Oh, and if there is documentation available, read it !

Article: http://c2.com/cgi/wiki?TipsForReadingCode

    [8:04:47 PM]

Running beta code on production machines

Not generally a good idea, especially for support hair count! Check out this for a good rant: http://www.larkware.com/Articles/TheDailyGrind409.html

Here's the jist of it:

"On my Windows XP machine I am running GoodApp and GreatApp. Everything worked fine until I installed the Visual Studio 2005 Beta 1 this morning. Then I started having the debugger come up every time I try to run GoodApp, and GreatApp won't load at all. Any ideas?" People, this is a BETA. As in, NOT PRODUCTION CODE. As in, DON'T PUT THIS ON THE MACHINE YOU ACTUALLY DO WORK ON. It will break things. It will keep you from doing your work

  Tuesday, July 06, 2004
    [9:16:52 PM]

New kit !

Today I took delivery of a brand new second hand iBook !

Now, I've never had a mac before (actually I only bought my first pc a year or so ago) but so far so good...

In order of installation (the little beauty picked up the wireless network without a hitch):

  1. Firefox: www.mozilla.org/products/firefox/

  2. Gmail notifier: http://www.ocf.berkeley.edu/~natan/gcount/

And actually, I probably don't need all that much else, as this is purely a little "have around the house browsing tool", to which is it very well suited, and I'm stil using Bloglines as my aggregator ... Now, I just need to get used to where all the goddam keys are, and why there's no right click ;-) ... and where's the delete key !

  Thursday, July 01, 2004
    [8:12:04 PM]

Royal College of Art

I popped over to the Royal College after work today to have a quick look round at this years exhibition, and very impressive it was.

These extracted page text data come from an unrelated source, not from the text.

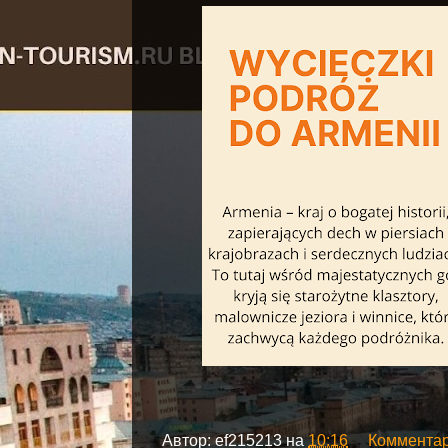
Автор:
ef215213
на
10:16
Комментар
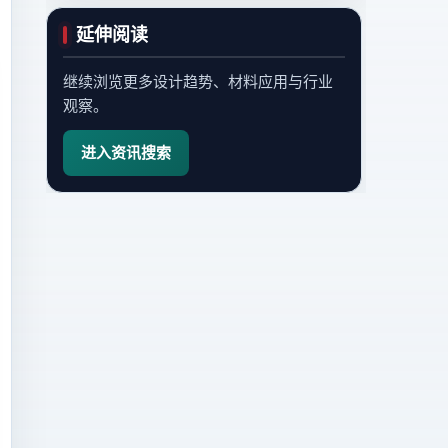
延伸阅读
继续浏览更多设计趋势、材料应用与行业
观察。
进入资讯搜索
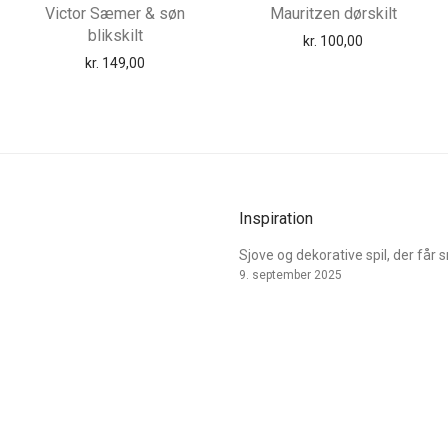
Victor Sæmer & søn
Mauritzen dørskilt
blikskilt
kr.
100,00
kr.
149,00
Inspiration
Sjove og dekorative spil, der får 
9. september 2025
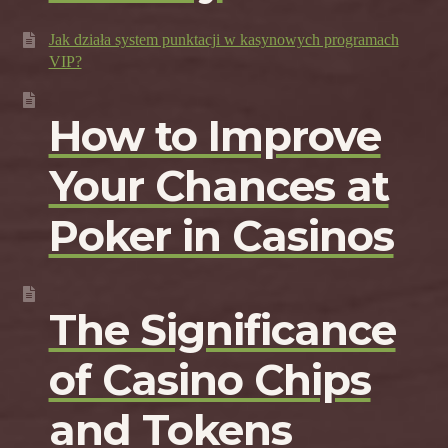
Jak działa system punktacji w kasynowych programach
VIP?
How to Improve
Your Chances at
Poker in Casinos
The Significance
of Casino Chips
and Tokens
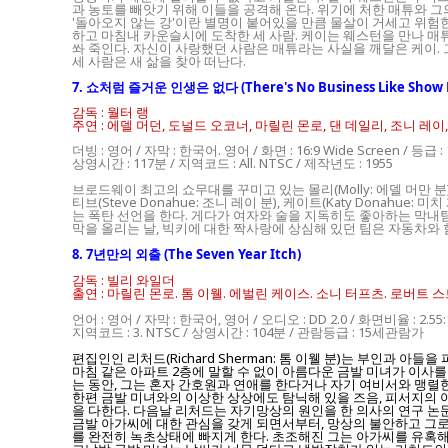
과 농토를 빼앗기 위해 이들을 공격해 온다. 위기에 처한 매튜와 그
'돌아오지 않는 강'이란 별명이 붙어있을 만큼 물살이 거세고 위험
하고 마침내 카운슬시에 도착한 세 사람. 케이는 웨스턴을 만나 매
쏴 죽인다. 자신이 사랑했던 사람은 매튜라는 사실을 깨달은 케이. 
세 사람은 새 삶을 찾아 떠난다.
7. 쇼처럼 즐거운 인생은 없다 (There's No Business Like Show B
감독 : 월터 랭
주연 : 에델 머던, 도널드 오코너, 마릴린 몬로, 댄 데일리, 조니 레이
더빙 : 영어 / 자막 : 한국어. 영어 / 화면 : 16:9 Wide Screen / 등급 
상영시간 : 117분 / 지역코드 : All. NTSC / 제작년도 : 1955
브로드웨이 최고의 쇼무대를 꾸미고 있는 몰리(Molly: 에델 머만 분
티브(Steve Donahue: 조니 레이 분), 케이트(Katy Don
는 폭탄 선언을 한다. 게다가 여자와 술을 지독히도 좋아하는 막내팀은
막을 올리는 날, 빅키에 대한 짝사랑에 상심해 있던 팀은 자동차와
8. 7년만의 외출 (The Seven Year Itch)
감독 : 빌리 와일더
출연 : 마릴린 몬로. 톰 이웰. 에벌린 케이스. 소니 터프츠. 로버트
언어 : 영어 / 자막 : 한국어, 영어 / 오디오 : DD 2.0 / 화면비율 : 2.
지역코드 : 3. NTSC / 상영시간 : 104분 / 관람등급 : 15세관람가
편집인인 리처드(Richard Sherman: 톰 이웰 분)는 부인과 
마침 같은 아파트 2층에 말할 수 없이 아름다운 금발 미녀가 이사
는 동안, 그는 혼자 간호원과 연애를 한다거나 자기 여비서와 맹렬
한편 금발 미녀와의 이상한 상상에도 탐닉해 있을 즈음, 피서지의
을 다한다. 다음날 리처드는 자기망상의 원인을 한 의사의 연구 논문
금발 아가씨에 대한 관심을 갖게 되면서부터, 망상의 불안하고 그로
를 완전히 녹초상태에 빠지게 한다. 초조해진 그는 아가씨를 유혹해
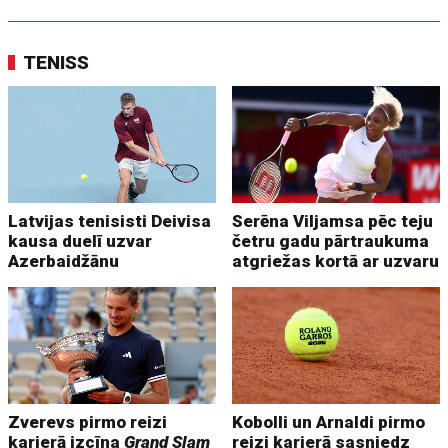
TENISS
Latvijas tenisisti Deivisa
Serēna Viljamsa pēc teju
kausa duelī uzvar
četru gadu pārtraukuma
Azerbaidžānu
atgriežas kortā ar uzvaru
Zverevs pirmo reizi
Kobolli un Arnaldi pirmo
karjerā izcīna
Grand Slam
reizi karjerā sasniedz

Tom Vaughn's stackable chairs and stools looked great, as did Will's very cool chain-link seating structure, and I'll be keeping my eyes open for when they go on sale.

There was too many things to mention here, but this model really took hold of my imagination: a motorbike/go-kart/cool transportation device... I wonder if any of these will ever be on sale? I hope so.